A Kroger's grocery store in Tennessee. Reminiscent of a King Soopers in Colorado. A supermarket where people go to buy food for their families. Not to dodge bullets.
And yet, that's what happened. In Collierville, the body count was much lower than the one in Boulder. But it did raise a question for me about mass shootings: Why are they still happening? What efforts need to be made in order to make shopping for groceries safe? Or going to the movies? Or the Garlic Festival? Or the local high school? Those of us blessed with more than our share of snark pointed out that while we were in lockdown, school shootings ceased. If only you could do your marketing via Zoom.
Okay. Now my secondary question: When they say that one person was killed in the Tennessee Kroger's shooting, they are pointedly leaving out the shooter who killed himself. The death toll was really two. Apparently, self-inflicted gunshots get you an asterisk. The shooter in Boulder was shot by law enforcement, but only wounded. He was not included in the list of those injured. Even though he was. Technically.

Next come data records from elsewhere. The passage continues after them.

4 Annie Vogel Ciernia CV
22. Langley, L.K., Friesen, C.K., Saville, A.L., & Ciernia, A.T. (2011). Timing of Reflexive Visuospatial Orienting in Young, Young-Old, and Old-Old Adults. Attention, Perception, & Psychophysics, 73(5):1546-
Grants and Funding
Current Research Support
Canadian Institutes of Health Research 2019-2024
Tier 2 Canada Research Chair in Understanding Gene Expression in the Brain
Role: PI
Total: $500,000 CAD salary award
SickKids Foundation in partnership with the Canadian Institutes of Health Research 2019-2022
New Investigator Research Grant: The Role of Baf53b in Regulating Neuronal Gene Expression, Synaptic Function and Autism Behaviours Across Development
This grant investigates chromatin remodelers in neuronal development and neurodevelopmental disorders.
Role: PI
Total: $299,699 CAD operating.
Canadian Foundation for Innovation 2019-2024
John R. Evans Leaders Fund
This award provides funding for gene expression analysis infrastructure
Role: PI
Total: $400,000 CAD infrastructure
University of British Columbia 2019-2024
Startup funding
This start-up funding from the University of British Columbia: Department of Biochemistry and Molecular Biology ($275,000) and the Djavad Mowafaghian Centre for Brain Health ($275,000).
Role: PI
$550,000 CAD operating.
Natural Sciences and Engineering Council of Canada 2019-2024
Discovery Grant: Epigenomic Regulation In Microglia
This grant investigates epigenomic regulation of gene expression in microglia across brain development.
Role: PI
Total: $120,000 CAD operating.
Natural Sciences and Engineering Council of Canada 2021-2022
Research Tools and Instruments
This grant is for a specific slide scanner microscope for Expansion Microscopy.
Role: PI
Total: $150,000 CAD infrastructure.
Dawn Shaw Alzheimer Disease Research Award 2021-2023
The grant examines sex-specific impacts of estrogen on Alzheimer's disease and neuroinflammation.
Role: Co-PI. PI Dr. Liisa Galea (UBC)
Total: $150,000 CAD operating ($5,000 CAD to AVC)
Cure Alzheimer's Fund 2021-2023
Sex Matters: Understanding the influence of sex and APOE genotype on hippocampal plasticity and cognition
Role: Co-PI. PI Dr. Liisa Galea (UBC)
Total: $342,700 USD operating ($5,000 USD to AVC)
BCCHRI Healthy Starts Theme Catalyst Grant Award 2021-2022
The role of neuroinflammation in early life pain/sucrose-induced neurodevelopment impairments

Which sends me back to 1999 and the Columbine High School Massacre, accounts of which report twelve students and one teacher killed. And then the addition of two other students who happened to be the shooters who finished up their day by shooting themselves. That would be fourteen dead students by my count. The question here is more about "victims."
Would I argue that Dylan Klebold and Eric Harris were victims? Not in the way that the other thirteen were. Or even the dozens who were injured by their attack. The last thing I would want to drum up here is sympathy for the devils. Instead, I would encourage us to figure out a different scoring system, which takes into account human lives lost. The math isn't that hard, not on paper anyway.
The challenge comes from looking hard at how we want to want to acknowledge the true cost of continuing to do business this way. I would advocate for shading the numbers to the high end so that the tally reflects the experience. If five shooters killed two people in a Whole Foods and then all five of them shot themselves, I think seven people died. Two "innocents," and five not so much.
Or maybe we should just stop having mass shootings so I can go back to thinking about how upset I am that Chris Pratt was cast as Mario the Plumber.